Après tant de triomphes, on conçoit facilement qu'il soit difficile de redescendre du paradis wagnérien. Pourtant, les plus grandes cantatrices sont aussi celles qui savent s'arrêter avant de déchoir, on pense évidemment à Elizabeth Schwarzkopf ou Ludwig. Manifestement, la grande Hildegard n'en a pas retenu les leçons.
Si aujourd'hui, son intelligence du texte comme des notes restent évidents, elle a perdu en homogénéité de timbre et d'émission. Sa projection ne donne plus l'impression de facilité d'autrefois et si cela passe encore dans la confidence des Wesendonck lieder, il en va tout autrement avec la scène finale du Crépuscule des Dieux.
Malgré des aigus encore beaux (mais à la coloration incertaine), les sons poitrinés, le crescendo non tenus, et ce grain de voix charnu qu'elle n'a plus laissent perplexes. Certes, inutile d'en rajouter car la cantatrice était annoncée grippée, mais sa prestation a été à malheureusement l'image des précédentes : inégale.
Et si cet été à Salzbourg, son talent d'actrice suffisait encore à faire la différence et à masquer ses incertitudes vocales, la scène nue du Théâtre des Champs-Élysées ne lui a pas tendu de planches secourables. Que n'a-t-elle retenu l'enseignement de ce lied des Wesedonck qu'elle a d'ailleurs magnifiquement interprété : Arrête toi !
Heureusement, l'Orchestre National de France était en forme et la luxuriance de l'écriture wagnérienne offrait un point d'ancrage souvent plus attractif pour les oreilles.
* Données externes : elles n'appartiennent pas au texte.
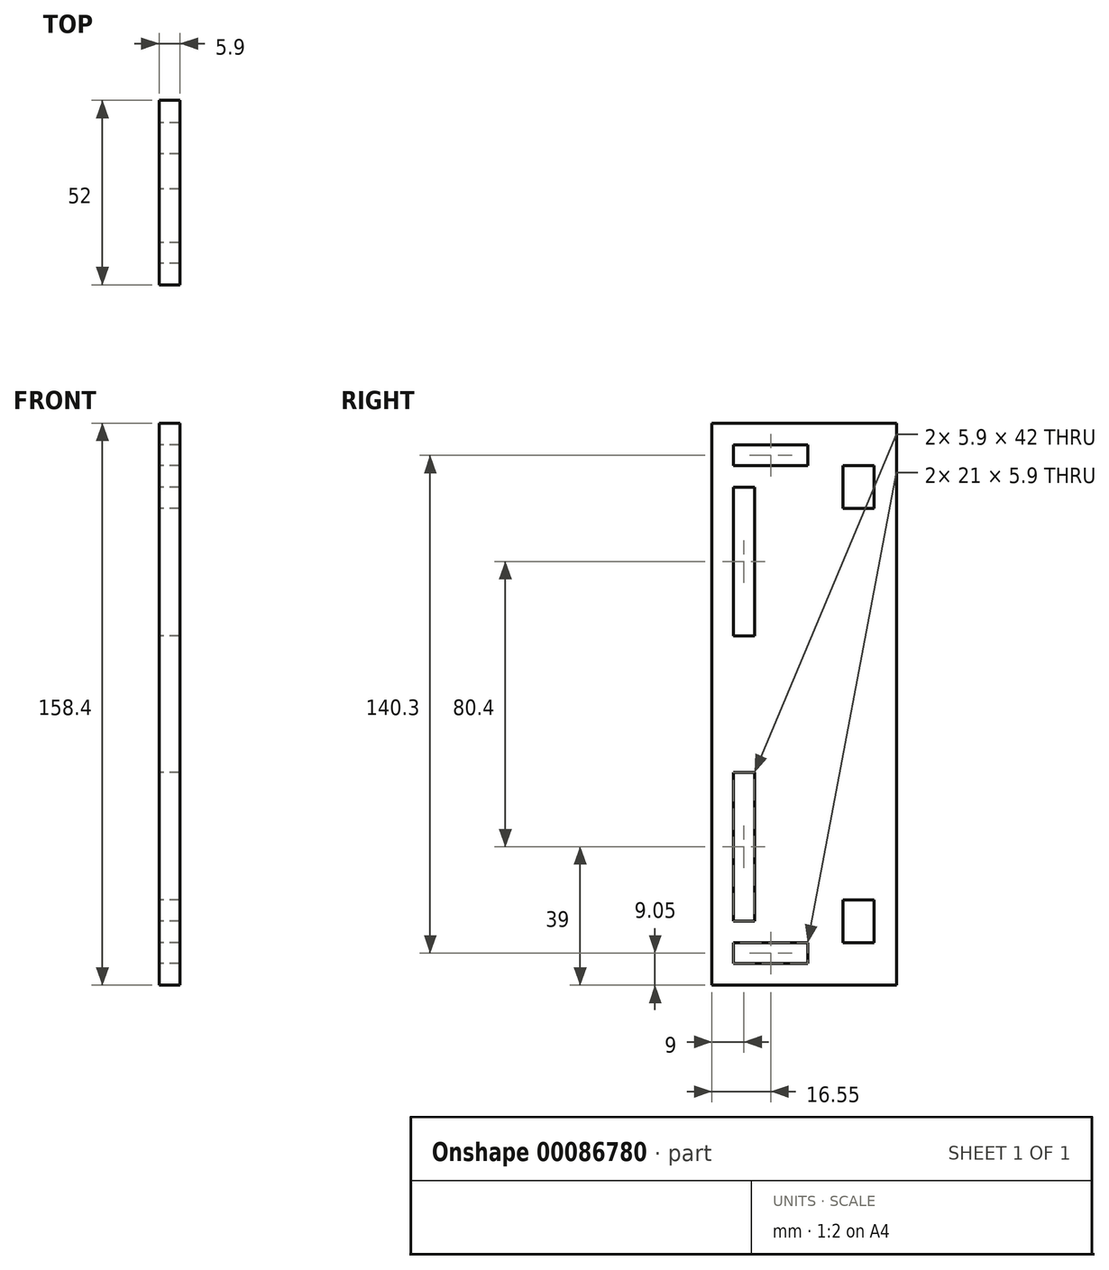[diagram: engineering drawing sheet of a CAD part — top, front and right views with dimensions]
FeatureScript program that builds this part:
annotation { "Feature Type Name" : "Feature", "Feature Type Description" : "" }
export const myFeature = defineFeature(function(context is Context, id is Id, definition is map)
    precondition{}
    {
        {
            var Q0;
            Q0=qCreatedBy(makeId("Right.planeOp"),FACE);
            var sketch = newSketch(context, id + "F0", { "sketchPlane" : qUnion([Q0])});
            skLineSegment(sketch, "E0.bottom", {"start": v(26, 79.2) * mm, "end": v(-26, 79.2) * mm});
            skLineSegment(sketch, "E0.top", {"start": v(26, -79.2) * mm, "end": v(-26, -79.2) * mm});
            skLineSegment(sketch, "E0.left", {"start": v(26, 79.2) * mm, "end": v(26, -79.2) * mm});
            skLineSegment(sketch, "E0.right", {"start": v(-26, 79.2) * mm, "end": v(-26, -79.2) * mm});
            skPoint(sketch, "E0.middle", {"position": v(0, 0) * mm});
            skLineSegment(sketch, "E1.bottom", {"start": v(19.7, 67.2) * mm, "end": v(10.95, 67.2) * mm});
            skLineSegment(sketch, "E1.top", {"start": v(19.7, 55.2) * mm, "end": v(10.95, 55.2) * mm});
            skLineSegment(sketch, "E1.left", {"start": v(19.7, 67.2) * mm, "end": v(19.7, 55.2) * mm});
            skLineSegment(sketch, "E1.right", {"start": v(10.95, 67.2) * mm, "end": v(10.95, 55.2) * mm});
            skPoint(sketch, "E1.middle", {"position": v(15.33, 61.2) * mm});
            skLineSegment(sketch, "E2.bottom", {"start": v(1.05, 73.1) * mm, "end": v(-19.95, 73.1) * mm});
            skLineSegment(sketch, "E2.top", {"start": v(1.05, 67.2) * mm, "end": v(-19.95, 67.2) * mm});
            skLineSegment(sketch, "E2.left", {"start": v(1.05, 73.1) * mm, "end": v(1.05, 67.2) * mm});
            skLineSegment(sketch, "E2.right", {"start": v(-19.95, 73.1) * mm, "end": v(-19.95, 67.2) * mm});
            skPoint(sketch, "E2.middle", {"position": v(-9.45, 70.15) * mm});
            skLineSegment(sketch, "E3.bottom", {"start": v(-14.05, 19.2) * mm, "end": v(-19.95, 19.2) * mm});
            skLineSegment(sketch, "E3.top", {"start": v(-14.05, 61.2) * mm, "end": v(-19.95, 61.2) * mm});
            skLineSegment(sketch, "E3.left", {"start": v(-14.05, 19.2) * mm, "end": v(-14.05, 61.2) * mm});
            skLineSegment(sketch, "E3.right", {"start": v(-19.95, 19.2) * mm, "end": v(-19.95, 61.2) * mm});
            skPoint(sketch, "E3.middle", {"position": v(-17, 40.2) * mm});
            skLineSegment(sketch, "E4", {"start": v(-38.29, 67.2) * mm, "end": v(39.9, 67.2) * mm, "construction": true});
            skLineSegment(sketch, "E5.MirrorCS", {"start": v(-14.05, -61.2) * mm, "end": v(-19.95, -61.2) * mm});
            skLineSegment(sketch, "E6.MirrorCS", {"start": v(-19.95, -19.2) * mm, "end": v(-19.95, -61.2) * mm});
            skLineSegment(sketch, "E7.MirrorCS", {"start": v(-14.05, -19.2) * mm, "end": v(-14.05, -61.2) * mm});
            skLineSegment(sketch, "E8.MirrorCS", {"start": v(-14.05, -19.2) * mm, "end": v(-19.95, -19.2) * mm});
            skLineSegment(sketch, "E9.MirrorCS", {"start": v(19.7, -67.2) * mm, "end": v(19.7, -55.2) * mm});
            skLineSegment(sketch, "E10.MirrorCS", {"start": v(19.7, -67.2) * mm, "end": v(10.95, -67.2) * mm});
            skLineSegment(sketch, "E11.MirrorCS", {"start": v(10.95, -67.2) * mm, "end": v(10.95, -55.2) * mm});
            skLineSegment(sketch, "E12.MirrorCS", {"start": v(19.7, -55.2) * mm, "end": v(10.95, -55.2) * mm});
            skLineSegment(sketch, "E13.MirrorCS", {"start": v(-19.95, -73.1) * mm, "end": v(-19.95, -67.2) * mm});
            skLineSegment(sketch, "E14.MirrorCS", {"start": v(1.05, -67.2) * mm, "end": v(-19.95, -67.2) * mm});
            skLineSegment(sketch, "E15.MirrorCS", {"start": v(1.05, -73.1) * mm, "end": v(-19.95, -73.1) * mm});
            skLineSegment(sketch, "E16.MirrorCS", {"start": v(1.05, -73.1) * mm, "end": v(1.05, -67.2) * mm});
            skPoint(sketch, "E17.MirrorP", {"position": v(15.33, -61.2) * mm});
            skPoint(sketch, "E18.MirrorP", {"position": v(-9.45, -70.15) * mm});
            skPoint(sketch, "E19.MirrorP", {"position": v(-17, -40.2) * mm});
            skSolve(sketch);
        }
        {
            var Q0;
            Q0=makeQuery(id+"F0.imprint","IMPRINT",FACE,{"disambiguationData":[TD([[makeQuery(id+"F0.imprint","IMPRINT",EDGE,{"derivedFrom":sQuery(id+"F0.wireOp",EDGE,"E0.bottom")}),1.0]])]});
            extrude(context, id + "F1", {"entities" : qUnion([Q0]), "depth" : 5.9 * mm});
        }
    });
En première partie de concert, la Sinfonietta de Wolfgang Korngold lui permit de donner son meilleur.
Ecrite en 1912 par un génie de 15 ans, la Sinfonietta porte déjà une science de l'orchestration pratiquement à la hauteur de Strauss ou Mahler. D'un côté, il semble que tous les pupitres sont exploités en même temps et sans répit, de l'autre, la pâte sonore n'en reste pas moins très lisible, souvent aérienne et sans jamais se départir d'une grâce presque juvénile.
L'ensemble paraît ciselé, minutieux, et même temps luxuriant et d'autant plus foisonnant que le chef russe Vassili Sinaïski accorde de l'importance aux moindres détails d'écriture : ici deux ou trois notes de harpe légères comme des confettis, là quelques éclairs de flûte ou une liane de hautbois. À l'inverse, les cuivres grondent, les contrebasses vrombissent, les violons s'irisent.
Dès la première partie, on avait déjà gagné le ciel sans le secours d'Hildegard, dommage que cette sainte wagnérienne ait ensuite préféré plonger dans le crépuscule.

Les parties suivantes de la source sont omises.